* _WHAT IS BEING ASKED_: Place every line of the records into a Markdown table with the columns "Row" and "Text," numbering the rows and skipping blank lines. Leave the pictures out of the answer.

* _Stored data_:
☆ ☆ ☆ ☆ ☆ ☆ ☆

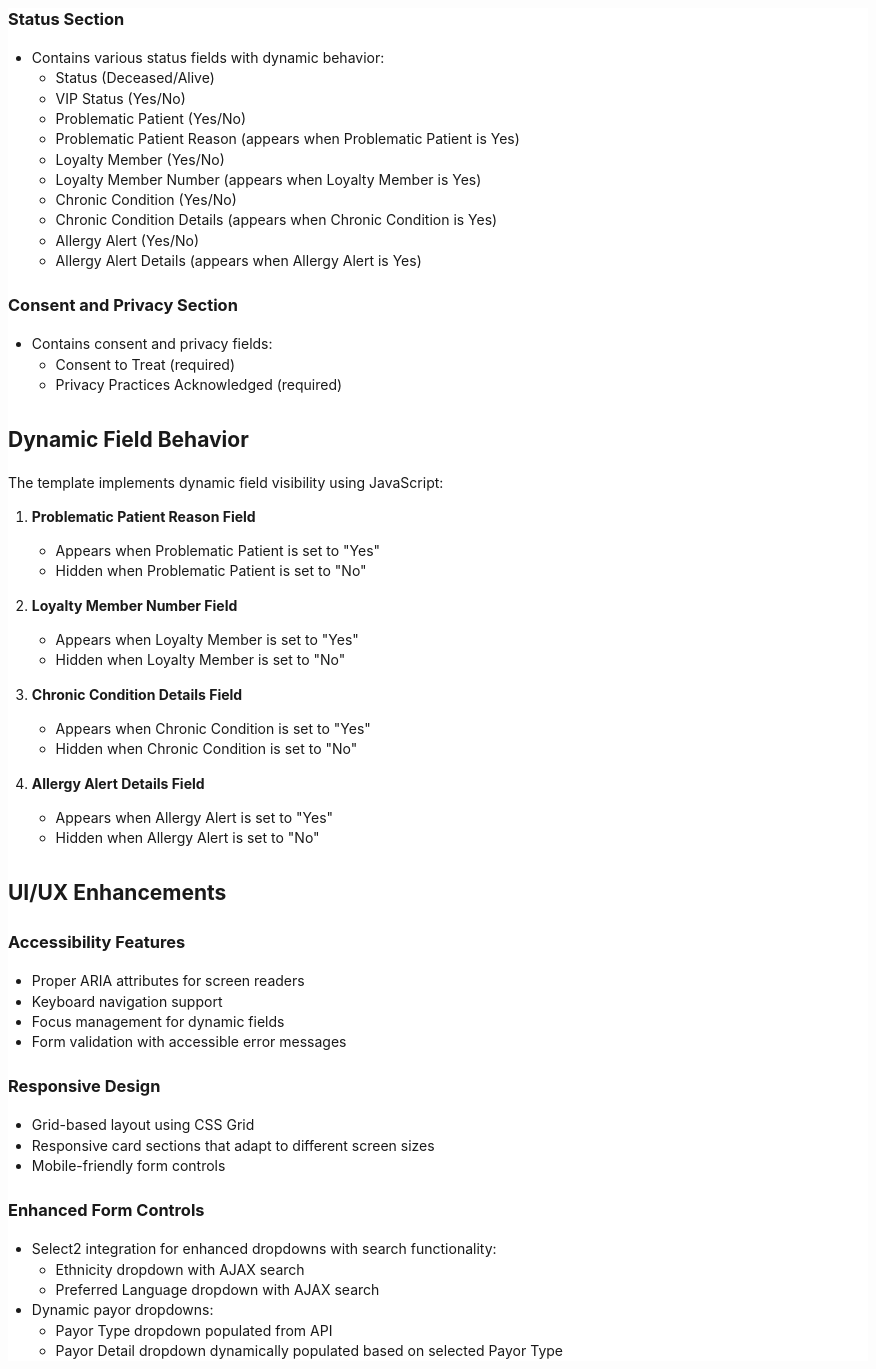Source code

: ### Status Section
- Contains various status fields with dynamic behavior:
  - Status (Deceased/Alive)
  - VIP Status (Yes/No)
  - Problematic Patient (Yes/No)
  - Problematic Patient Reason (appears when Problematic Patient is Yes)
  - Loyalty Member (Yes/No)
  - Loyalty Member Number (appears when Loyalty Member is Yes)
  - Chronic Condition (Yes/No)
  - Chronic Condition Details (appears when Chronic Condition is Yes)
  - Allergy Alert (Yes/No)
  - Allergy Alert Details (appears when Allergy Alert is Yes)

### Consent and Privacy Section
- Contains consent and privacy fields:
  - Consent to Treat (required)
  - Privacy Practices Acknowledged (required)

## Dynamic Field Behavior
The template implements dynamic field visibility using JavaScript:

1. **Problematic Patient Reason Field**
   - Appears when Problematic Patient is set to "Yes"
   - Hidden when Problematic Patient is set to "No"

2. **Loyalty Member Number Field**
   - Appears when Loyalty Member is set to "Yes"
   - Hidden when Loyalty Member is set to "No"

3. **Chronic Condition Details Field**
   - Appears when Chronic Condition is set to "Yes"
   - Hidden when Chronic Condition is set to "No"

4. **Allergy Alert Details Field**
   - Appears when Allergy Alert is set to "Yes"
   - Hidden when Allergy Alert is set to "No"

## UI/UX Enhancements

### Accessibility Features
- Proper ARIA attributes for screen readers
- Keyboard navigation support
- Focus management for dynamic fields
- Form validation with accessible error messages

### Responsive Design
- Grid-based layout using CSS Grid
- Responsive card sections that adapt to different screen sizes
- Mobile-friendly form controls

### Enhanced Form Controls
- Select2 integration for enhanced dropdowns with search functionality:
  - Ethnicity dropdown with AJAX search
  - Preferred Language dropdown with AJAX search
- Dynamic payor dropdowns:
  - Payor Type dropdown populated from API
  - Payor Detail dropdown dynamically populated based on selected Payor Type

☆ ☆ ☆ ☆ ☆ ☆ ☆

* _FINISHED TASK_:
| Row | Text |
|---|---|
| 1 | Source code |
| 2 | : ### Status Section |
| 3 | - Contains various status fields with dynamic behavior: |
| 4 |   - Status (Deceased/Alive) |
| 5 |   - VIP Status (Yes/No) |
| 6 |   - Problematic Patient (Yes/No) |
| 7 |   - Problematic Patient Reason (appears when Problematic Patient is Yes) |
| 8 |   - Loyalty Member (Yes/No) |
| 9 |   - Loyalty Member Number (appears when Loyalty Member is Yes) |
| 10 |   - Chronic Condition (Yes/No) |
| 11 |   - Chronic Condition Details (appears when Chronic Condition is Yes) |
| 12 |   - Allergy Alert (Yes/No) |
| 13 |   - Allergy Alert Details (appears when Allergy Alert is Yes) |
| 14 | ### Consent and Privacy Section |
| 15 | - Contains consent and privacy fields: |
| 16 |   - Consent to Treat (required) |
| 17 |   - Privacy Practices Acknowledged (required) |
| 18 | ## Dynamic Field Behavior |
| 19 | The template implements dynamic field visibility using JavaScript: |
| 20 | 1. **Problematic Patient Reason Field** |
| 21 |    - Appears when Problematic Patient is set to "Yes" |
| 22 |    - Hidden when Problematic Patient is set to "No" |
| 23 | 2. **Loyalty Member Number Field** |
| 24 |    - Appears when Loyalty Member is set to "Yes" |
| 25 |    - Hidden when Loyalty Member is set to "No" |
| 26 | 3. **Chronic Condition Details Field** |
| 27 |    - Appears when Chronic Condition is set to "Yes" |
| 28 |    - Hidden when Chronic Condition is set to "No" |
| 29 | 4. **Allergy Alert Details Field** |
| 30 |    - Appears when Allergy Alert is set to "Yes" |
| 31 |    - Hidden when Allergy Alert is set to "No" |
| 32 | ## UI/UX Enhancements |
| 33 | ### Accessibility Features |
| 34 | - Proper ARIA attributes for screen readers |
| 35 | - Keyboard navigation support |
| 36 | - Focus management for dynamic fields |
| 37 | - Form validation with accessible error messages |
| 38 | ### Responsive Design |
| 39 | - Grid-based layout using CSS Grid |
| 40 | - Responsive card sections that adapt to different screen sizes |
| 41 | - Mobile-friendly form controls |
| 42 | ### Enhanced Form Controls |
| 43 | - Select2 integration for enhanced dropdowns with search functionality: |
| 44 |   - Ethnicity dropdown with AJAX search |
| 45 |   - Preferred Language dropdown with AJAX search |
| 46 | - Dynamic payor dropdowns: |
| 47 |   - Payor Type dropdown populated from API |
| 48 |   - Payor Detail dropdown dynamically populated based on selected Payor Type |